Platelets from thrombocytopenic patients have considerable deposits of IgG, IgM, and C3C4 on their surface, which is likely due to deposition of immune complexes from their plasma which contain the same components. Immune complexes contain HIV-1-related antibodies: anti-gp120, anti-CD4, and anti-p24 in the absence of antigens. These antibodies are complexed to anti-F(ab'')2 Ab''s and anti-idiotype Ab''s. Immune complexes also have high affinity anti-platelet IgG (Kd 0.8 to 1.8 nM) . The anti-platelet IgG is specific for the platelet integrin, GPIIIa, and correlates inversely with thrombocytopenia (r=0.7; p<0.001).

The anti-platelet antibody is directed against an immunodominat GPIIa49-66 epitope and fragments platelets in the abssence of complement. This Ab induces platelet oxidation/fragmentation through an NADPH oxidase and 12-Lipoxygenase pathway. We are currently directing our attention to the etiology of this immunodonant Ab--proposing that it is due to moleclar mimickry, i.e. cross-reactivity between anti-HIV Ab''s and antiplatelet Ab.

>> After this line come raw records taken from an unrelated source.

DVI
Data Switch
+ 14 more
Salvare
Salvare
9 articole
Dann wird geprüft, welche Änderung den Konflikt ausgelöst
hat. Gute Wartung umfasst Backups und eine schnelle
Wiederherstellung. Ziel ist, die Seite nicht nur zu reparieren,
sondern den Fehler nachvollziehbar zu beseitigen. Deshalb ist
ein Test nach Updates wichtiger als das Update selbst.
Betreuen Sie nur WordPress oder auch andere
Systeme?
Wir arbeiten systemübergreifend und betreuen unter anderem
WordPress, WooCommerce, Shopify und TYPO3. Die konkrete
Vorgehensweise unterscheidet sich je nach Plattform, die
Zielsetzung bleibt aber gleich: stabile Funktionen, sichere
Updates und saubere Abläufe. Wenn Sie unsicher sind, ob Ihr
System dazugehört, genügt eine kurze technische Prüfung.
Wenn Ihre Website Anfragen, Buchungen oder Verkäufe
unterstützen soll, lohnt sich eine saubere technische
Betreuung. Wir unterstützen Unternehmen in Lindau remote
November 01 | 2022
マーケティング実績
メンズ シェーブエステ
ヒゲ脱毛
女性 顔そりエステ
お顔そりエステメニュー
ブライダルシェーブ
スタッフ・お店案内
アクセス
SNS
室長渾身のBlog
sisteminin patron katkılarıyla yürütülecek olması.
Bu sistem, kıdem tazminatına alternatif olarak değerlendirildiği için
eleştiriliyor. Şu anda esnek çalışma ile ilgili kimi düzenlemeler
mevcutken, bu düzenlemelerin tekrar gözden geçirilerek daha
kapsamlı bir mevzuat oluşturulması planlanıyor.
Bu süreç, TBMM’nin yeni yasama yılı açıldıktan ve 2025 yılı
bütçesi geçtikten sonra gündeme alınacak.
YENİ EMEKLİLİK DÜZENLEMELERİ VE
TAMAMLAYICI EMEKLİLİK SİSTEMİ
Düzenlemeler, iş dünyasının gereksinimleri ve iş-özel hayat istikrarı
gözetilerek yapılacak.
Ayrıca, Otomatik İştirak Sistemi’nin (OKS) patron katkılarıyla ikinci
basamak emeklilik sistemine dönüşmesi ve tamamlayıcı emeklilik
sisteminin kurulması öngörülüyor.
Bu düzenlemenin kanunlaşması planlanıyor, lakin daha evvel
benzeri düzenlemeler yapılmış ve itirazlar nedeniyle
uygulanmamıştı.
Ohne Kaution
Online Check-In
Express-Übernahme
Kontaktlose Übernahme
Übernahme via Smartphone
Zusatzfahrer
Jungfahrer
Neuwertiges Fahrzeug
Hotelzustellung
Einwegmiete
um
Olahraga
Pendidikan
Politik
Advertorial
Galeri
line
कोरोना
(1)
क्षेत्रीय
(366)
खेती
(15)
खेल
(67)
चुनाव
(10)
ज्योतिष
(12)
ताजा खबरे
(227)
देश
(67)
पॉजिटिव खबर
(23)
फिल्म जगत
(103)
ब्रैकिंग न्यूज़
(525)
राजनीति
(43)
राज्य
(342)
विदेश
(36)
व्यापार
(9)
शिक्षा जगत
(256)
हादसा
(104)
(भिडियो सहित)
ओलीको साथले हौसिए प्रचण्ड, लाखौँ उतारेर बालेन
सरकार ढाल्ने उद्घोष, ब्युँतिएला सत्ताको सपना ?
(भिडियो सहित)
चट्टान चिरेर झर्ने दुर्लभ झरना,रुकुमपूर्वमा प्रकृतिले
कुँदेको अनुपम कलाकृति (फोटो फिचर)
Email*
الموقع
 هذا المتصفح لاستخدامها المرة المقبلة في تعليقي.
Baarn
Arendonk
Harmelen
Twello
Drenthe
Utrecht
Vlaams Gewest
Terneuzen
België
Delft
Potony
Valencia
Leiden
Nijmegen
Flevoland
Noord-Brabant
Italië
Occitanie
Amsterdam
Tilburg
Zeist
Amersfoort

We are also working on the role of thrombin and thrombosis in tumor growth, metastasis and angiogenesis. Most tumor cells have constitutively-active tissue factor on their surface which is capable of generating thrombin. Thrombin enhances tumor adhesion to platelets, fibronectin and Von Willebrand factor which serves to protect the tumor from host destruction. Thrombin also stimulates tumor growth in vitro and tumor growth and metastasis iin vivo. Hirudin, a potent anti-thrombin agent inhibits tumor growth in vivo as well as tumor seeding into the blod and tumor metastasis into the lungs an other organs.